As the summer season approaches, here’s hoping you’ve been able to stay motivated throughout those cold winter months. For those of you that have struggled to get out of bed this winter, here’s a few things to consider about heart rate thresholds and five main training areas to concentrate on. Before long we’ll have you ready and raring for a cracking riding season.
For those of you who use a heart rate monitor as a training aid, you need to identify your actual maximum heart rate in order to determine your appropriate training zone. Maximum heart rate can be determined by undertaking a maximum heart rate stress test, which although relatively short does require you to push your body and your heart to the very limit. Alternatively, the easiest and best known method to calculate your maximum heart rate (MHR) is to use the following formula for men: MHR = 220 minus your age. For women: MHR = 200 minus your age. Another option for measuring your maximum heart rate is to find a long steady hill climb and ride it. Ensure that the hill will provide you with an opportunity to increase your tempo and keep you climbing for at least five minutes.
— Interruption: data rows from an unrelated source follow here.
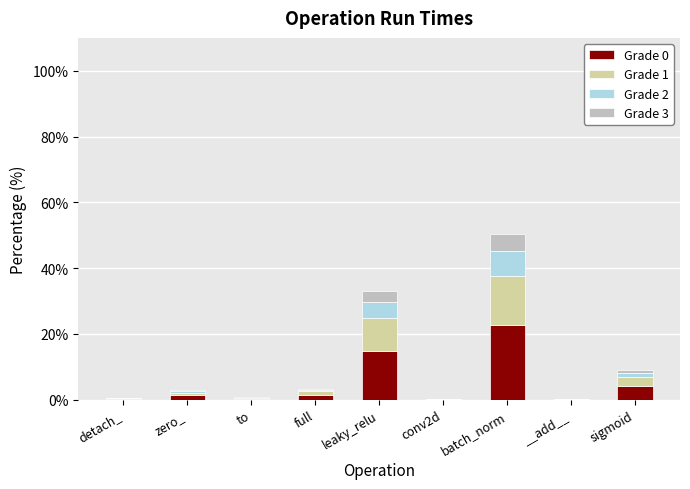

How many distinct data groups are displayed?

4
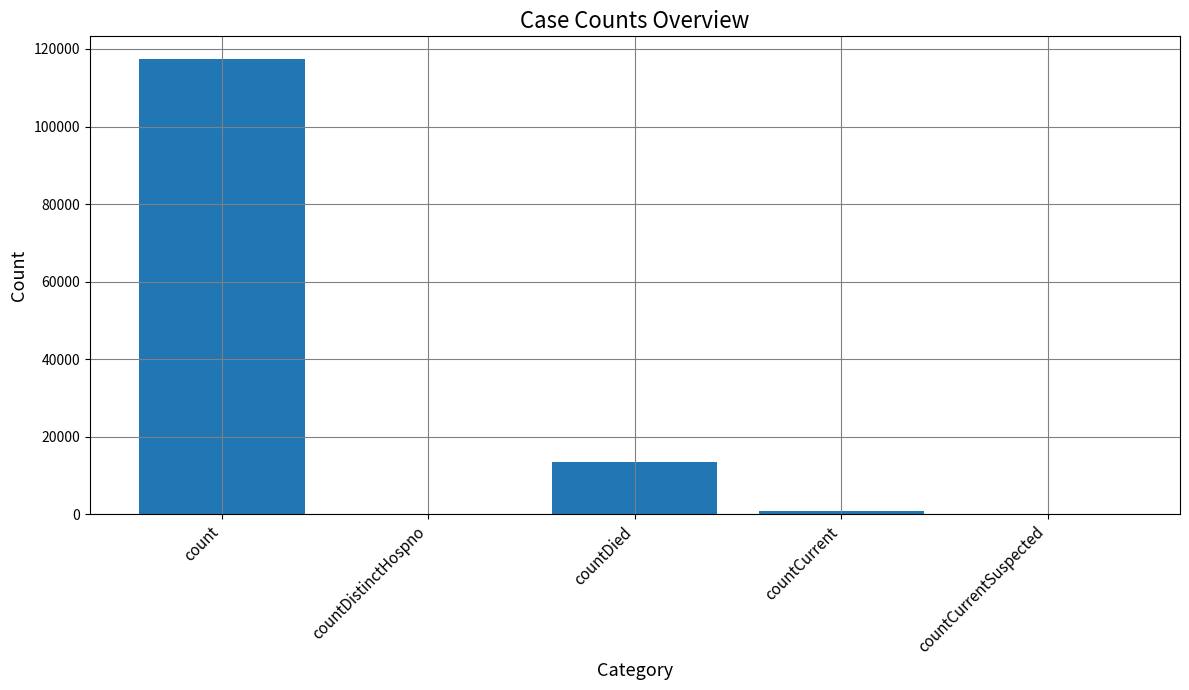

Between countCurrent and count, which is larger?

count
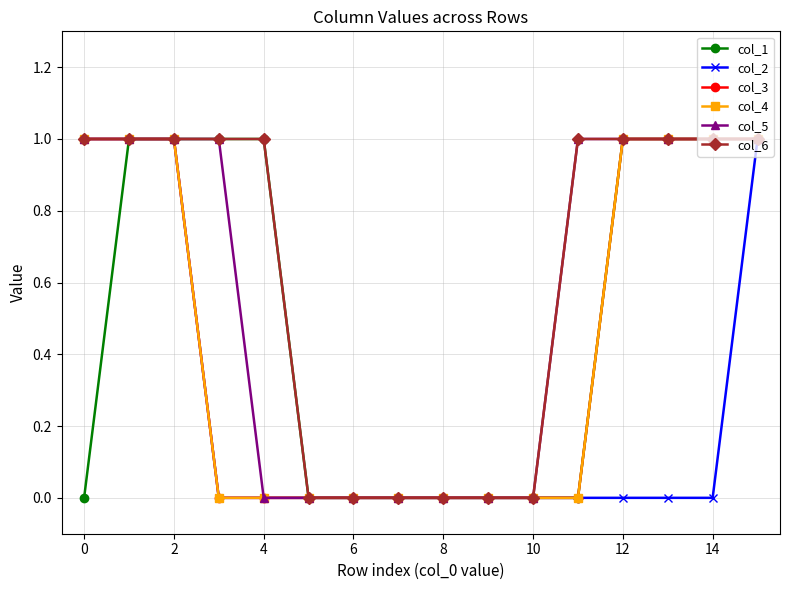

Which series has the largest range (max minus min)?

col_1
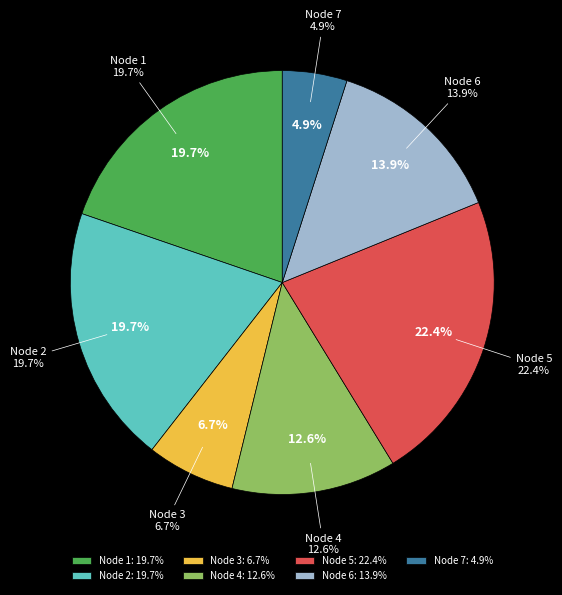

Is it true that 6 is 14% of the pie?

True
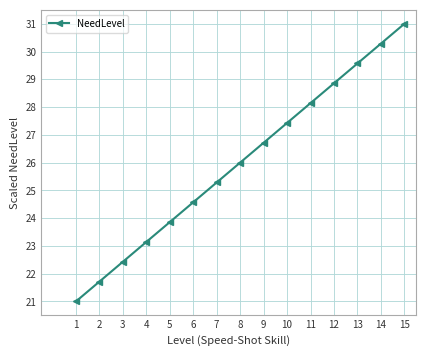

How many lines are shown in the chart?

1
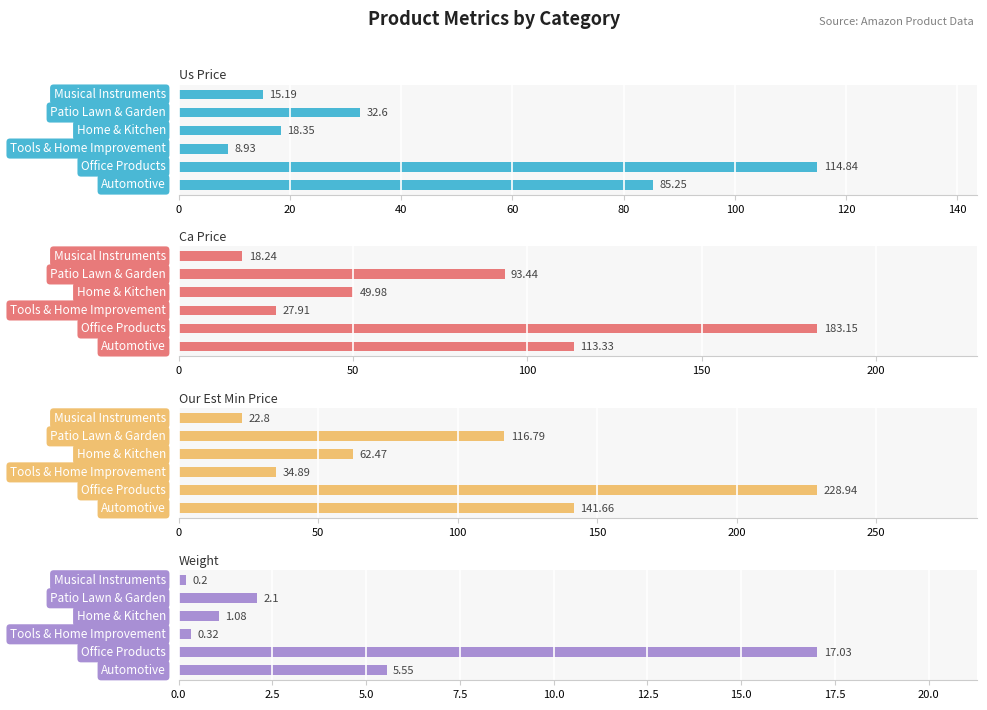

What are all the series names shown in the legend?

us price, ca price, our est min price, weight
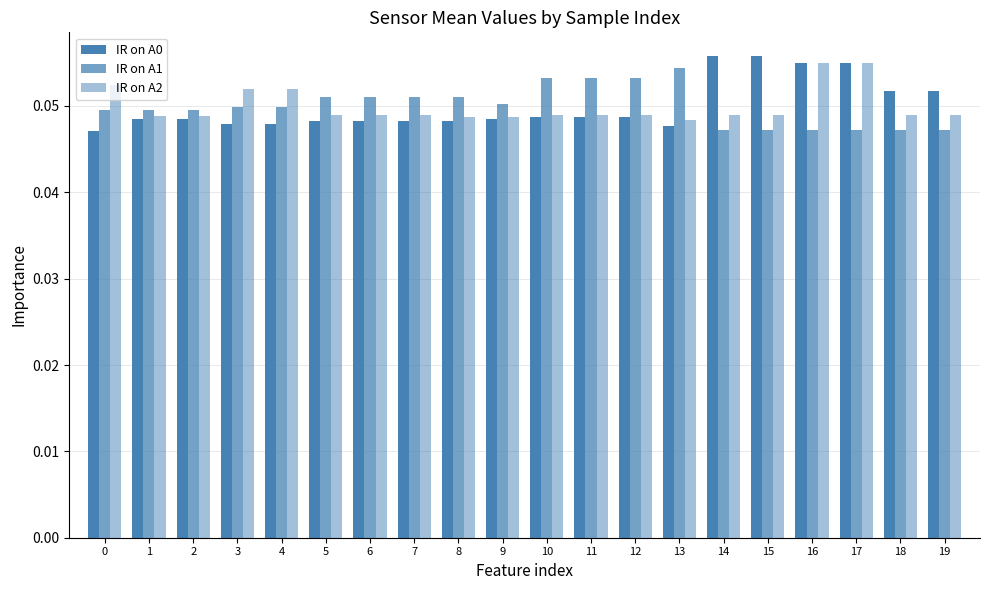

How many bars are there in total?

60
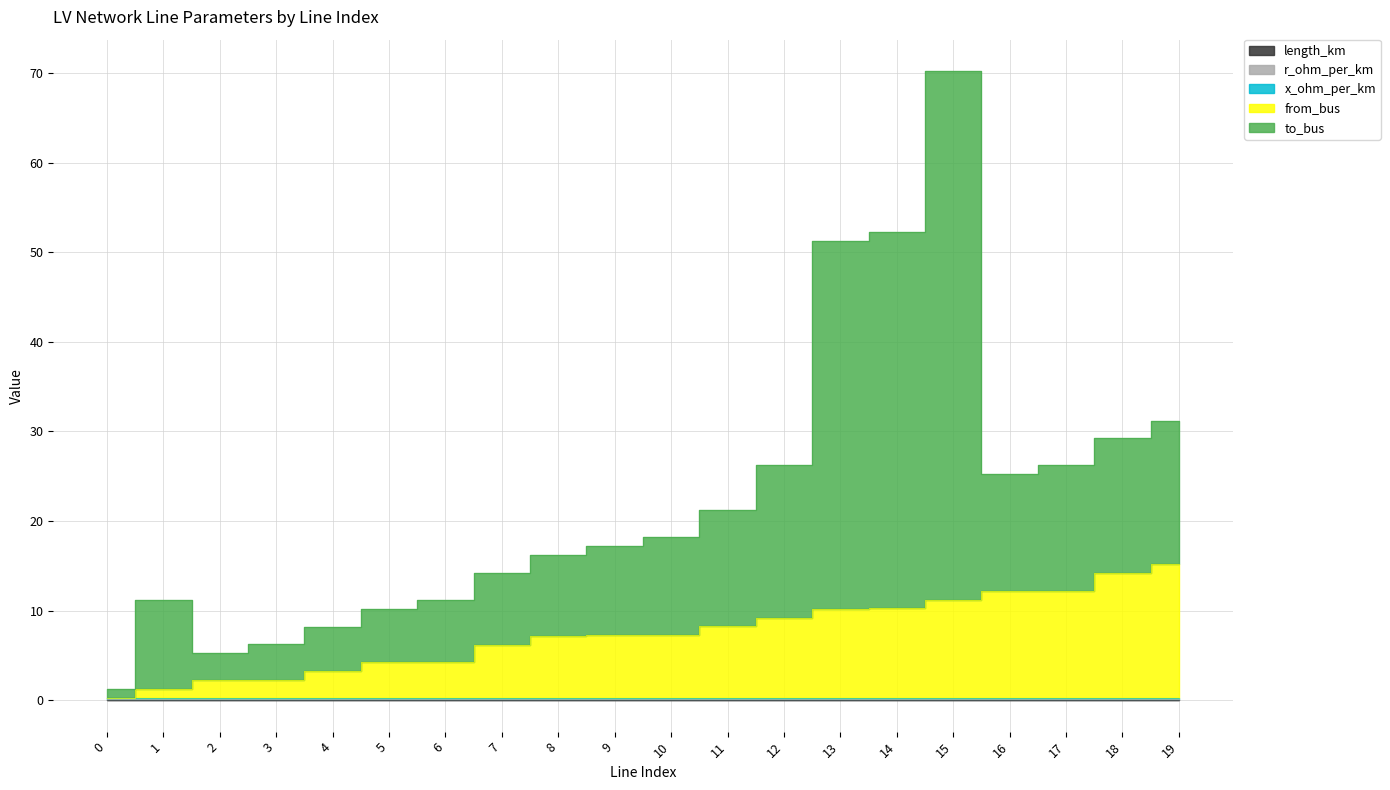

True or false: from_bus has more than 1 points higher than both neighbors.

False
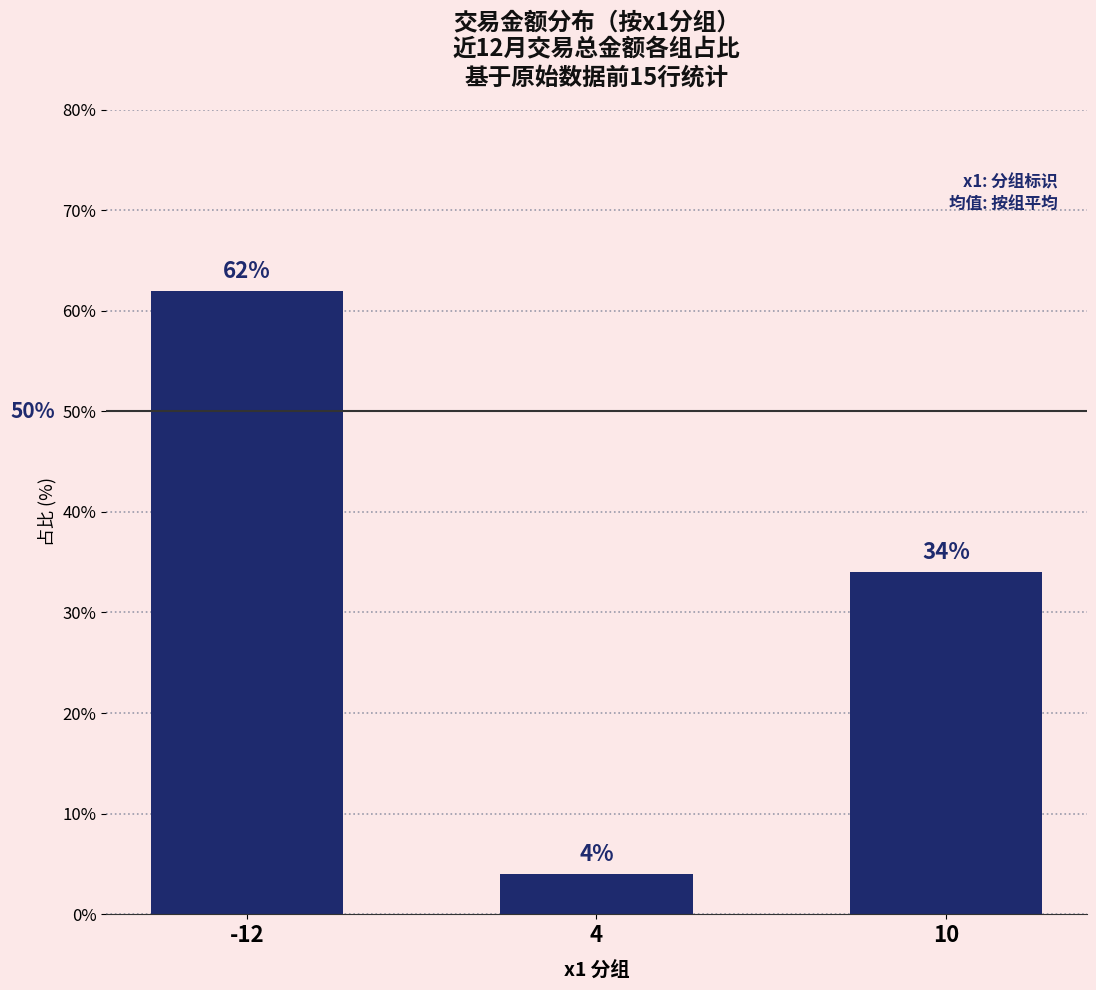

Reading left to right, transcribe all the data shown in this chart.

-12=62.0	4=4.0	10=34.0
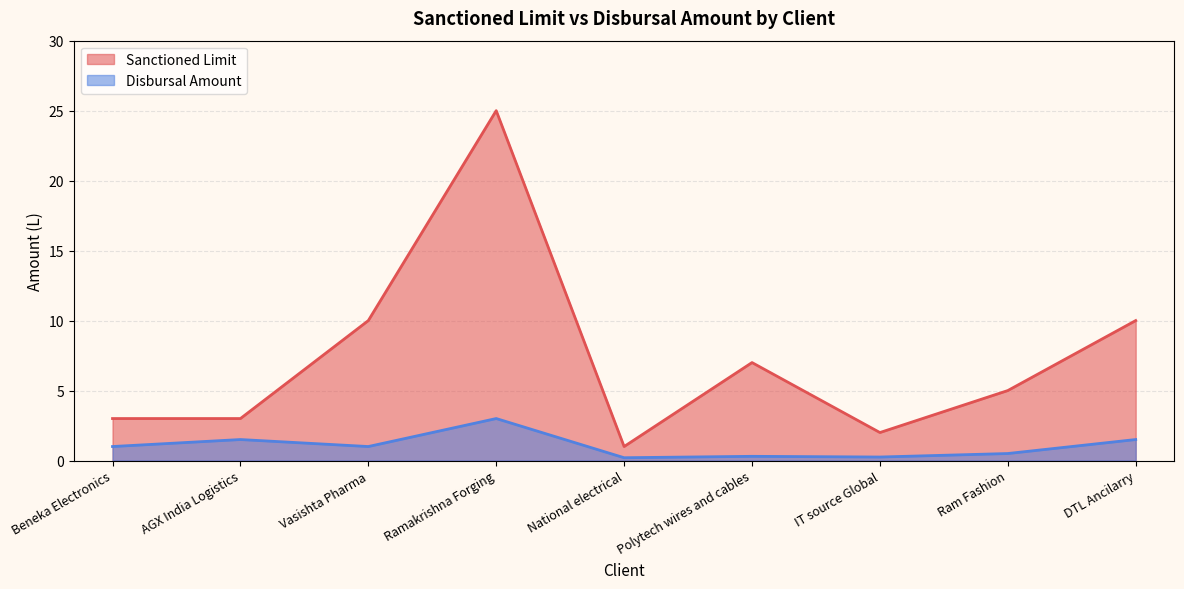

How many values in the Disbursal Amount series are below 1?

4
After five minutes and you feel you can climb no faster, stand up and sprint for 15 seconds. At this point, the world should be getting black and you really feel like falling off your bike. At 15 seconds, stop and take your heart rate. I did this recently on a local climb up Black Mountain and was seeing stars at 199bpm. I don’t really want to visit that place again!
Road cycling is predominantly an endurance sport. As a result, you need to spend plenty of time punching out the km’s and increasing your aerobic fitness. Cycling is all about putting hours into the bike and one of the easiest ways to improve your performance is by simply riding your bike as much as possible. In order to maximise your endurance training potential, rides should be for a minimum of 60 minutes and preferably for 120 minutes plus. Rides should be undertaken at 55-65% of your maximum heart rate.
Interval training involves a series of low to high intensity exercise bursts. Interval training can be done effectively on the road or on your trainer. Interval training is an important tool for maximising your aerobic capacity, increasing your cardiovascular fitness and hammering calories. I regularly use my trainer to interval train. The most effective motivational tool I have found for the job is Sufferfest’s Downward Spiral. It gives me a real work out. www.thesufferfest.com. High intensity intervals should last anywhere from 15 seconds to 5 minutes, with a corresponding recovery period in between. Interval training is a guaranteed way to maximise your potential.
Your lactate or anaerobic threshold is the point at which your muscles start to fatigue. Threshold training forces you to work at your optimal training intensity and maintain that level for a period of time. If you work too hard, you risk too great a contribution of anaerobic metabolism to the energy supply, which leads to an accumulation of lactate and rapid fatigue: go too easy and you may not be training hard enough to gain the maximum benefit to your aerobic capacity. A great way to Threshold train is to TT. Find a ride that you can TT for 30 minutes and ride at 80-85% of your maximum heart rate. Ideally, try and fit this in once a week to reap the rewards.
Hill training is all about developing power and drive in your legs. The more you climb, the better you will get at it. It’s a simple fact. As my training partner once said to me, once you conquer climbing, you can conquer cycling. Climbing hills is all about efficiency. Standing is definitely a more powerful way of charging up the mountain, but it’s also a faster way to reaching the red zone! Remaining seated and in a comfortable position and pace is definitely more efficient. Research suggests that standing uses 10-12% more energy than remaining in the saddle. Find a hill in your local area that takes between three to five minutes to climb. Climb the hill three to five times, with a four minute recovery between ascents.
Recovery training is an imperative part of your training regime. These low intensity workouts are a fantastic way to get blood circulating and reduce inflammation. Easing up on the pedals enhances blood flow and helps to flush your legs of lactic acid. Be sure to add in a thirty minute recovery ride into your program. Be sure to pick a flat course and aim to spin somewhere around 30% of your MHR. Keep up your fluids and simply enjoy the feeling of riding and not RACING your bike.